___ INPUT RECORDS
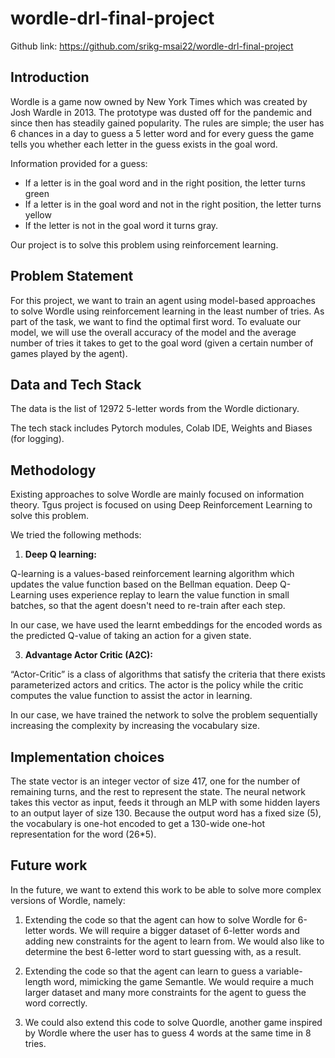 # wordle-drl-final-project

Github link: https://github.com/srikg-msai22/wordle-drl-final-project

## Introduction

Wordle is a game now owned by New York Times which was created by Josh Wardle in 2013. The prototype was dusted off for the pandemic and since then has steadily gained popularity. The rules are simple; the user has 6 chances in a day to guess a 5 letter word and for every guess the game tells you whether each letter in the guess exists in the goal word.

Information provided for a guess:
* If a letter is in the goal word and in the right position, the letter turns green 
* If a letter is in the goal word and not in the right position, the letter turns yellow
* If the letter is not in the goal word it turns gray.

Our project is to solve this problem using reinforcement learning.

## Problem Statement

For this project, we want to train an agent using model-based approaches to solve Wordle using reinforcement learning in the least number of tries. As part of the task, we want to find the optimal first word. To evaluate our model, we will use the overall accuracy of the model and the average number of tries it takes to get to the goal word (given a certain number of games played by the agent).	

## Data and Tech Stack

The data is the list of 12972 5-letter words from the Wordle dictionary. 

The tech stack includes Pytorch modules, Colab IDE, Weights and Biases (for logging).

## Methodology

Existing approaches to solve Wordle are mainly focused on information theory. Tgus project is focused on using Deep Reinforcement Learning to solve this problem. 

We tried the following methods:

1. **Deep Q learning:** 

  Q-learning is a values-based reinforcement learning algorithm which updates the value function based on the Bellman equation. Deep Q-Learning uses experience replay to learn the value function in small batches, so that the agent doesn't need to re-train after each step.

  In our case, we have used the learnt embeddings for the encoded words as the predicted Q-value of taking an action for a given state.


3. **Advantage Actor Critic (A2C):**

  “Actor-Critic” is a class of algorithms that satisfy the criteria that there exists parameterized actors and critics. The actor is the policy while the critic computes the value function to assist the actor in learning.

  In our case, we have trained the network to solve the problem sequentially increasing the complexity by increasing the vocabulary size.


## Implementation choices

The state vector is an integer vector of size 417, one for the number of remaining turns, and the rest to represent the state. The neural network takes this vector as input, feeds it through an MLP with some hidden layers to an output layer of size 130. Because the output word has a fixed size (5), the vocabulary is one-hot encoded to get a 130-wide one-hot representation for the word (26*5).



## Future work

In the future, we want to extend this work to be able to solve more complex versions of Wordle, namely:

1. Extending the code so that the agent can how to solve Wordle for 6-letter words. We will require a bigger dataset of 6-letter words and adding new constraints for the agent to learn from. We would also like to determine the best 6-letter word to start guessing with, as a result.

2. Extending the code so that the agent can learn to guess a variable-length word, mimicking the game Semantle. We would require a much larger dataset and many more constraints for the agent to guess the word correctly. 

3. We could also extend this code to solve Quordle, another game inspired by Wordle where the user has to guess 4 words at the same time in 8 tries.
______
EXERCISE REQUIREMENTS
Your task is to transcribe, with no changes, only the lines of the listing above that lie between the line holding "letter turns green" and the line holding "## Problem Statement", inclusive.

RESPONSE TO THIS EXERCISE
* If a letter is in the goal word and in the right position, the letter turns green 
* If a letter is in the goal word and not in the right position, the letter turns yellow
* If the letter is not in the goal word it turns gray.

Our project is to solve this problem using reinforcement learning.

## Problem Statement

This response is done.